Actress gets personal about preteen girls and 'Sarah'
PASADENA, CALIF. — Actress Glenn Close is notoriously edgy about her personal life, but when a project intersects with her passions she'll share private details that matter.
"I'm sure people who have sons feel strongly," she says, "but there are a lot of pressures on our young girls in this culture that I think are really, really bad." Her own daughter, Annie Maude, is about to become a teenager. "I take what my daughter's going through as very important."
The actress, who reprises her role as a farmer's wife in 1918 in CBS's "Sarah, Plain & Tall: Winter's End" (see review, right) says she is concerned about the pressures on preteens.
"They're told they have to look a certain way, they have to act a certain way, they certainly have to buy certain things," Ms. Close says. "It's very hard for them as they're going into adolescence to deal with all those pressures, which come from everywhere."
Her desire to continue the family-oriented story of Sarah and Jacob Witting and their two children, based on the Newbery award-winning children's book of the same title, comes from a sense of commitment to one of the major influences in children's lives. "I have huge respect for the power of television," she says. The first Hallmark Hall of Fame installment of "Sarah" aired in 1991 to high ratings.
"Kids are incredibly discerning about what is good and what is bad," she says, an observation drawn from her experiences with her own child and TV.
While she is best-known for her film acting, such as lead roles in "The Big Chill" and "101 Dalmatians," she began her performing career as a singer. During her college years, she toured with the religious singing group "Up With People." She got her first major film break after appearing on Broadway in "Barnum," as the wife of the American circus entrepreneur.
Singing still influences her work. "I think all good writing has a sense of music to it," she says. "Maybe what I've learned from musical theater enhances what I expect from a good piece of writing, which is to have a built-in rhythm."
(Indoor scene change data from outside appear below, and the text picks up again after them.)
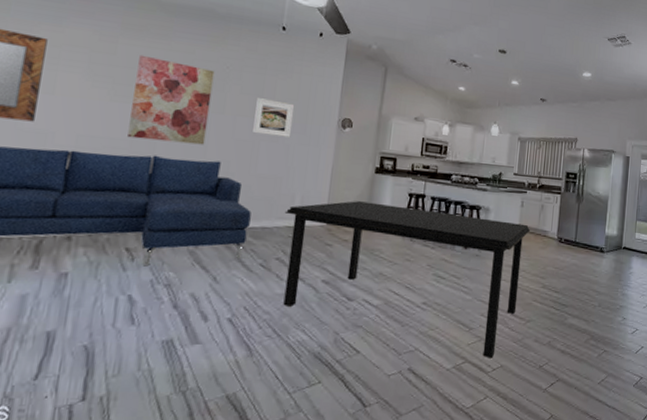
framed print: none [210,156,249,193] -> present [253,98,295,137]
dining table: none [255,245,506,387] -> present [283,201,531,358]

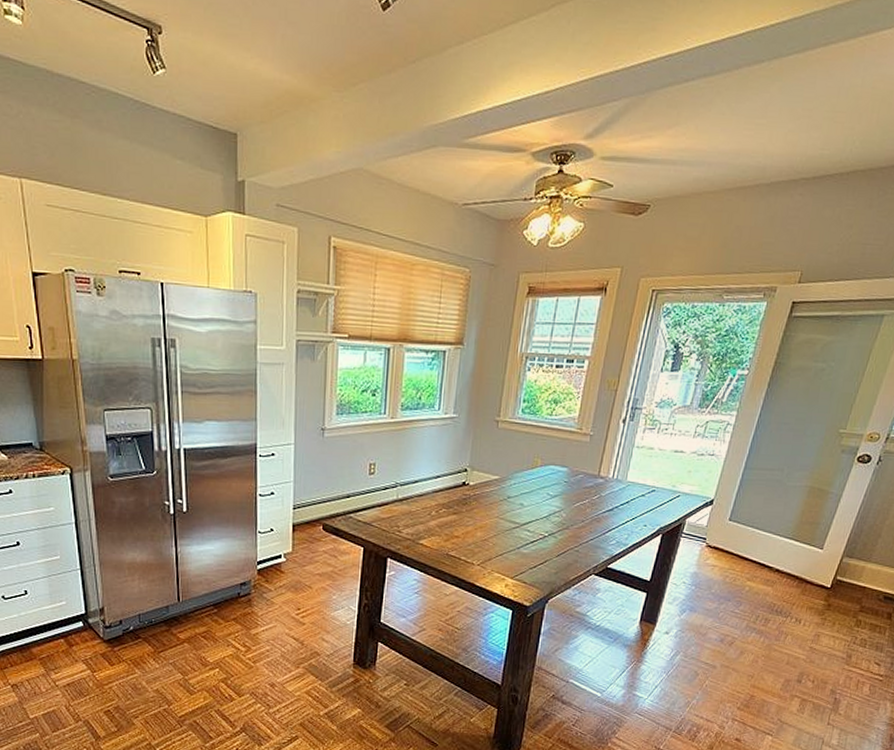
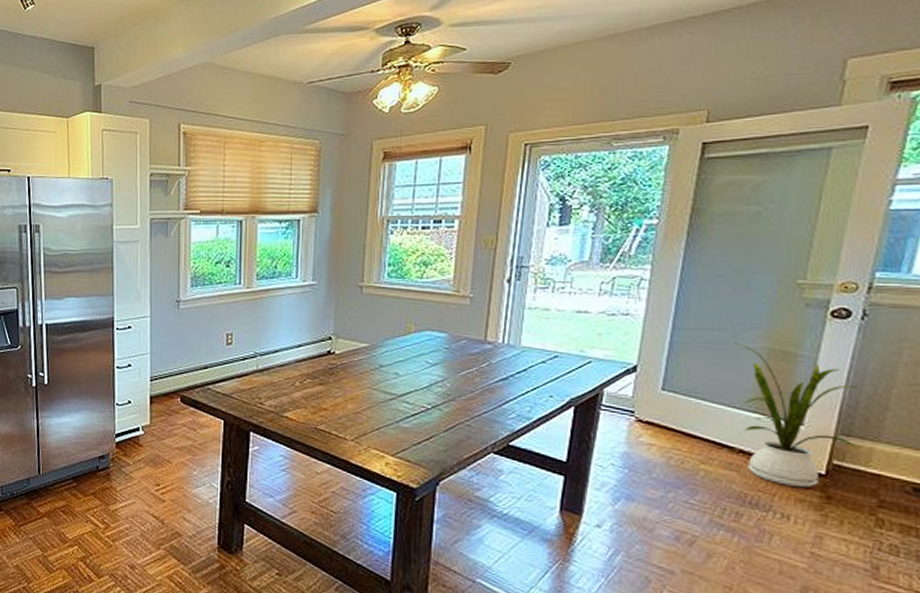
house plant: none [779,481,864,598] -> present [734,343,857,488]

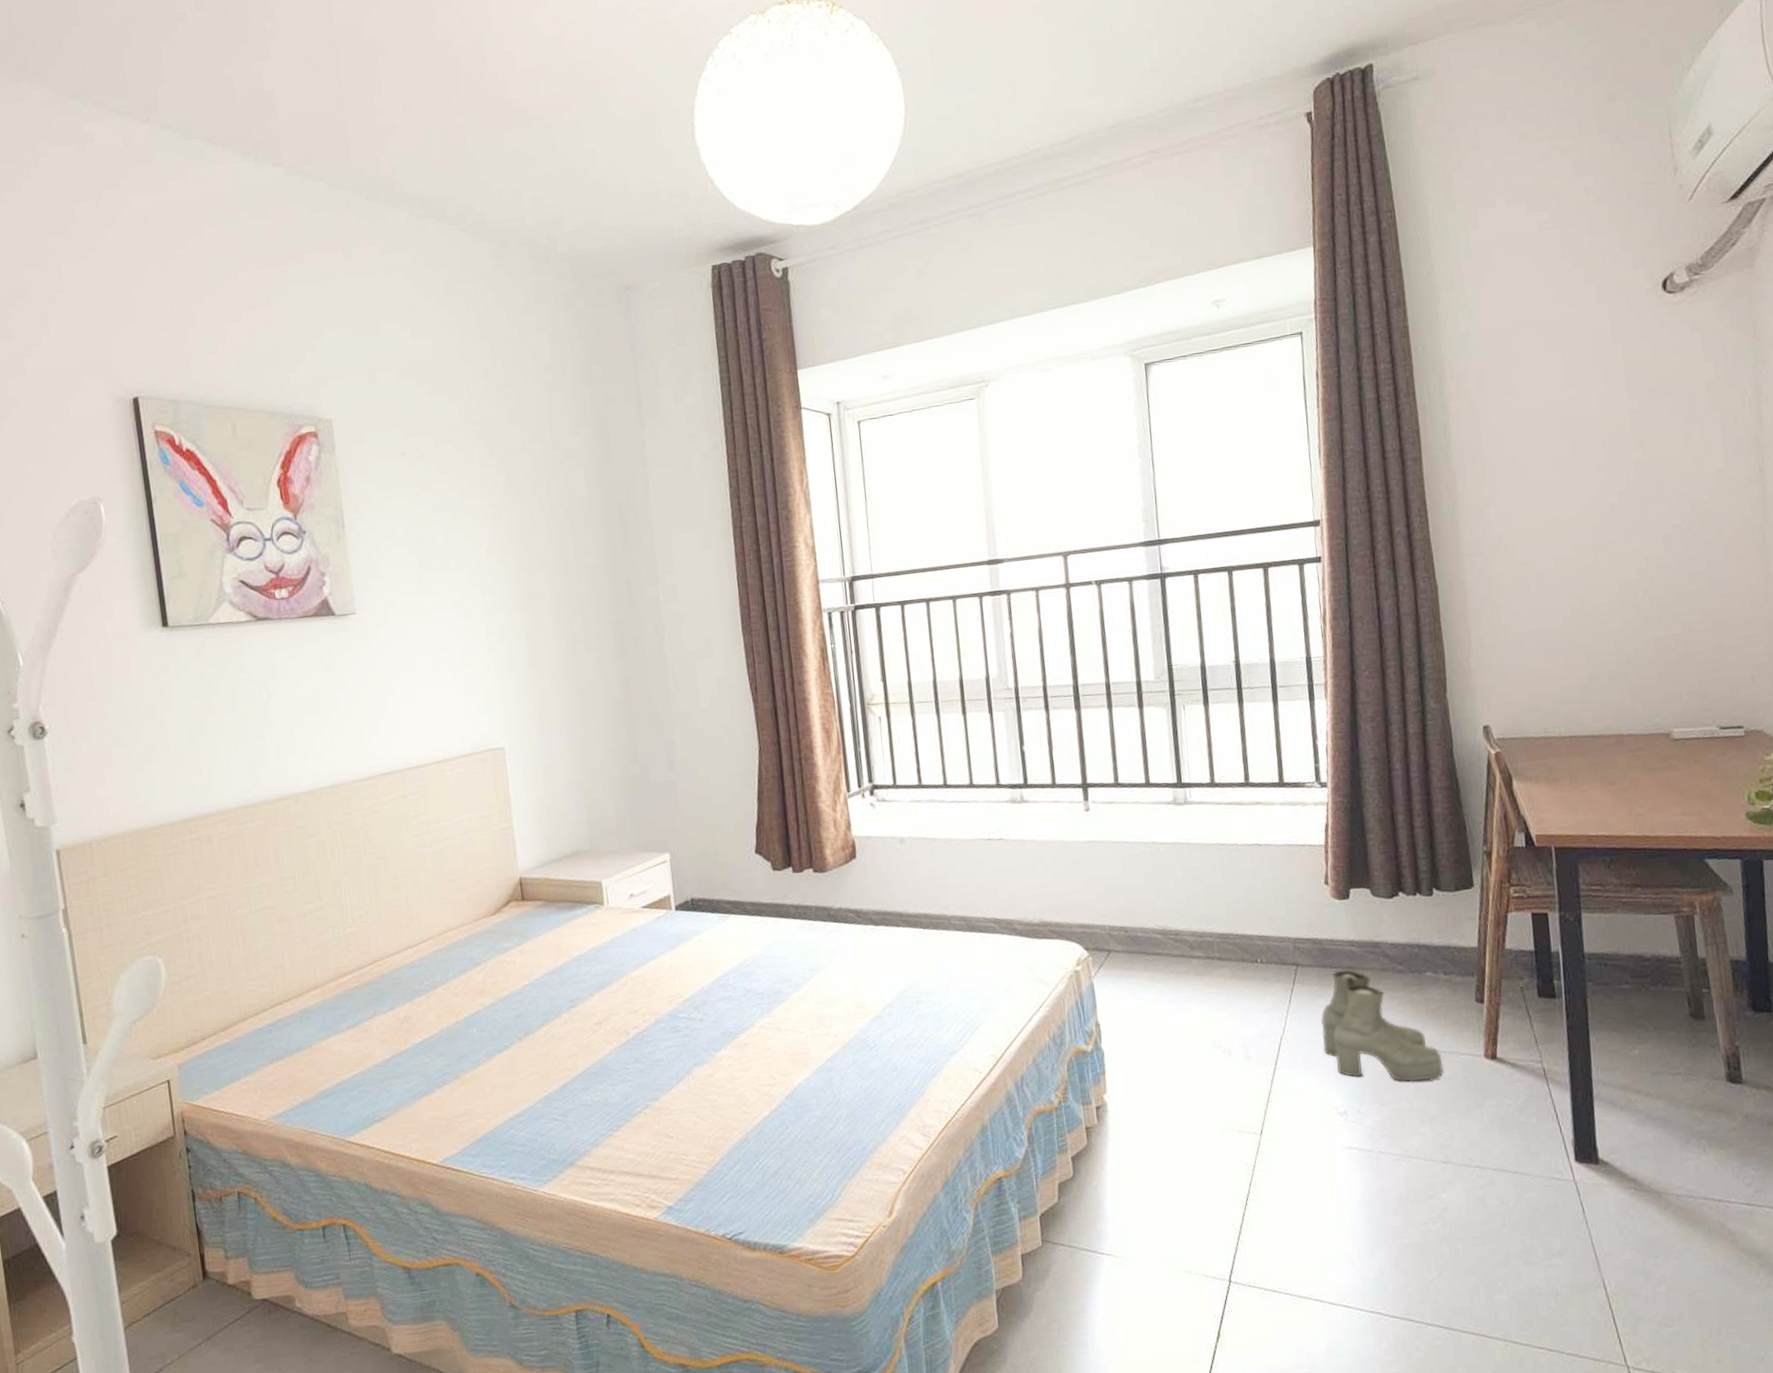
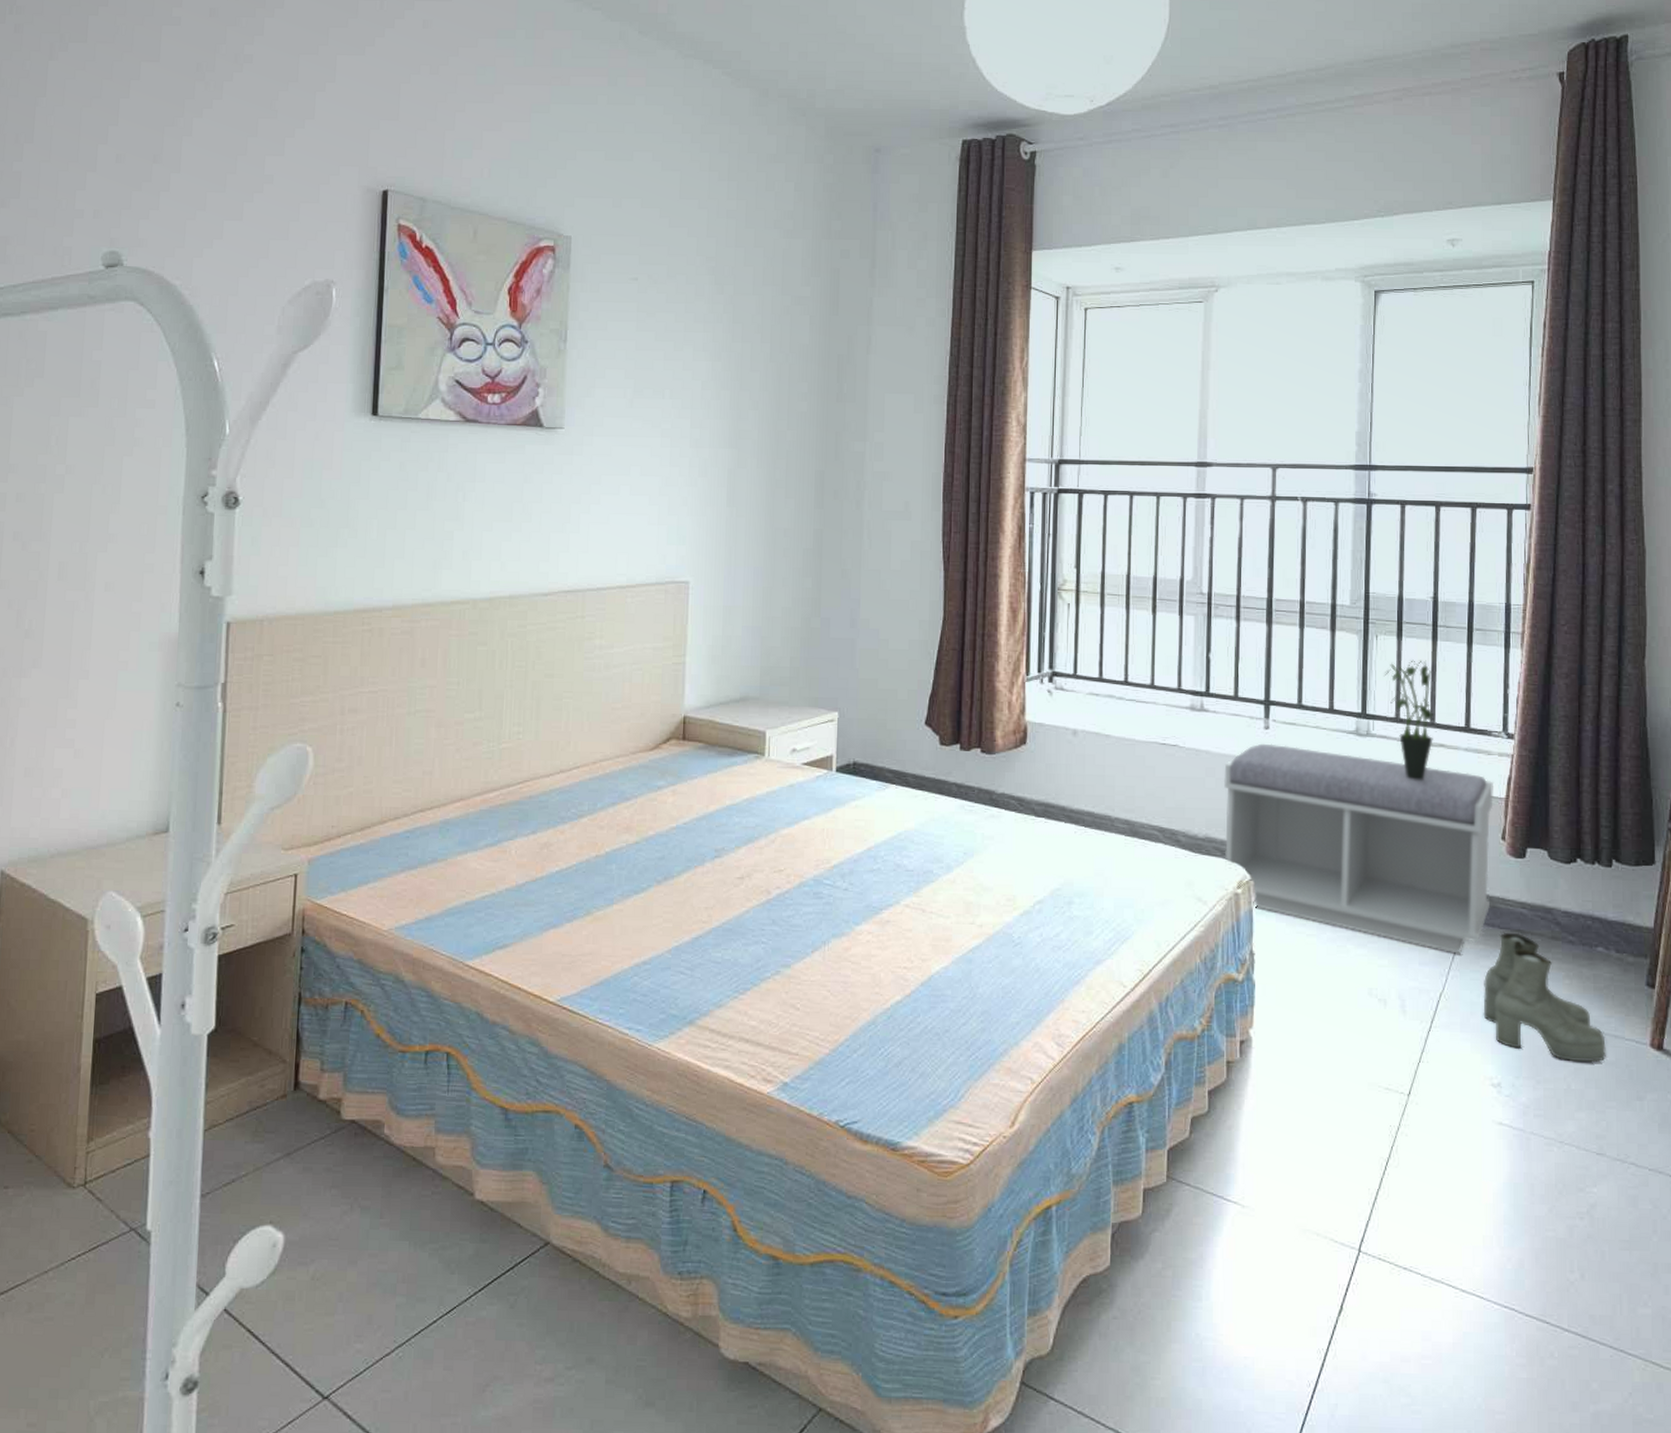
bench: none [1050,824,1320,998] -> present [1224,743,1494,954]
potted plant: none [1195,723,1250,840] -> present [1384,660,1433,780]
A twelfth generation New Englander, Close was born in Greenwich, Conn., a town her ancestors helped found. But from there the traditional blue blood flowed a bit more unconventionally. When the budding actress was on the verge of becoming a teen herself, her parents aligned themselves with a religious movement that took the family to Zaire, where her surgeon father organized and ran a medical clinic for 16 years.
Close finished high school in the US, living with her grandmother. The influence of her parents' convictions has been profound, she says. "They're people who have always felt that one should give back positively to society, and they've lived their lives that way," she says. "They taught us that if much is given, you should give back."